July 31, 2018
By: Michael Feldman
The Texas Advanced Computing Center (TACC) has won the competition for the NSF’s latest leadership-class supercomputer. The machine is scheduled to be installed at the University of Texas at Austin in 2019 and is expected to be in operation for at least five years.
The award was made under an NSF program that would provide $60 million in funding toward the procurement of an HPC system for a supercomputing center associated with a US academic institution. It represents Phase 1 of a two-phase program that extends beyond the five-year timeframe of the initial system
The Phase 1 machine is expected to deliver two to three times the application performance of the Blue Waters supercomputer hosted by the National Center for Supercomputing Applications (NCSA) at the University of Illinois. In this case, application performance is determined by the Sustained Petascale Performance (SPP) Benchmarks, which maps to Blue Waters current workload profile, as well as by performance analysis of other anticipated applications.
When it was deployed in 2013, Blue Waters was the most powerful of the NSF-funded supercomputers, delivering a peak performance of 13.3 petaflops. At the time, those flops came at a price tag of about $200 million dollars, dwarfing the current $60 million for the upcoming TACC system. Obtaining two to three times the application performance of Blue Waters for that money shouldn’t be too much of a stretch these days though. Currently, the most powerful NSF-funded machine is the $30 million Stampede2 supercomputer (also at TACC), a 2017-era machine powered by Intel Xeon and Xeon Phi processors and maxing out at 18.3 peak petaflops. Assuming the peak/application flops ratio is about the same for all these systems, the new TACC supercomputer will have to be in the range of 26 to 50 peak petaflops.
As a result, this machine will end up being the most powerful academic supercomputer in the US when it comes online in 2019. And although it’s characterized as a leadership-class system, it will be significantly less powerful than Summit (187.7 petaflops) and Sierra (119.2 petaflops), the top two supercomputers at Department of Energy (DOE) national labs. NSF-sponsored systems have slowly been losing ground to the DOE machines, which have the advantage of being able draw on a much larger funding base. Although recent NSF machines have all been a petaflop of better, the last time one of these supercomputers was ranked in the top 10 of the TOP500 list was November 2015.

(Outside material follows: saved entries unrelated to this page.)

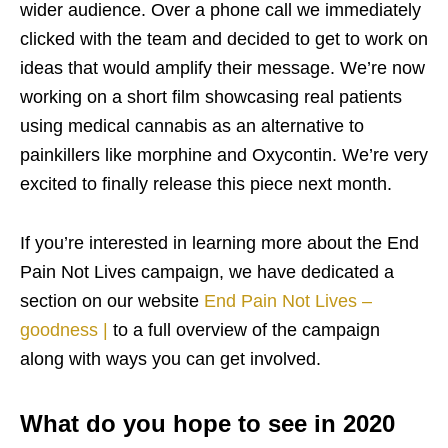
wider audience. Over a phone call we immediately
clicked with the team and decided to get to work on
ideas that would amplify their message. We’re now
working on a short film showcasing real patients
using medical cannabis as an alternative to
painkillers like morphine and Oxycontin. We’re very
excited to finally release this piece next month.
If you’re interested in learning more about the End
Pain Not Lives campaign, we have dedicated a
section on our website
End Pain Not Lives –
goodness |
to a full overview of the campaign
along with ways you can get involved.
What do you hope to see in 2020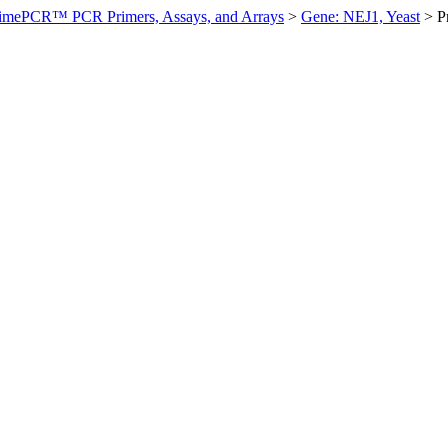
imePCR™ PCR Primers, Assays, and Arrays
>
Gene: NEJ1, Yeast
>
P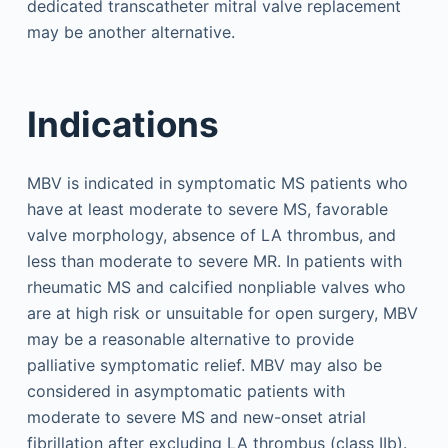
dedicated transcatheter mitral valve replacement
may be another alternative.
Indications
MBV is indicated in symptomatic MS patients who
have at least moderate to severe MS, favorable
valve morphology, absence of LA thrombus, and
less than moderate to severe MR. In patients with
rheumatic MS and calcified nonpliable valves who
are at high risk or unsuitable for open surgery, MBV
may be a reasonable alternative to provide
palliative symptomatic relief. MBV may also be
considered in asymptomatic patients with
moderate to severe MS and new-onset atrial
fibrillation after excluding LA thrombus (class IIb).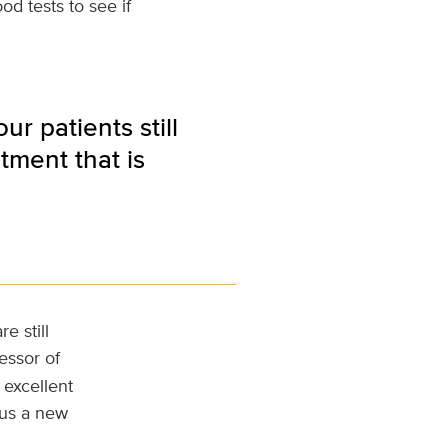
d tests to see if
r patients still
tment that is
e still
fessor of
 excellent
s us a new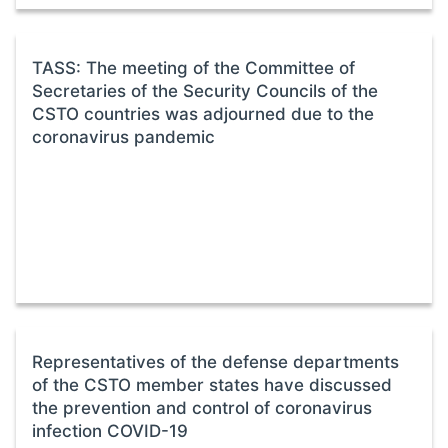
TASS: The meeting of the Committee of
Secretaries of the Security Councils of the
CSTO countries was adjourned due to the
coronavirus pandemic
Representatives of the defense departments
of the CSTO member states have discussed
the prevention and control of coronavirus
infection COVID-19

In general, the NSF has retreated from the big system approach and is spreading its money across smaller projects, most of which are not earmarked for hardware procurements. Meanwhile, the DOE Office of Science has been expanding its supercomputing footprint into the academic space and routinely partners with universities for various HPC application projects – not all of which are related the agency’s core mission of fostering energy production and security. This division of labor no longer makes much sense, especially when you consider that DOE Office of Science funding has generally grown in concert with the demands of the researchers needing HPC, while NSF funding has not.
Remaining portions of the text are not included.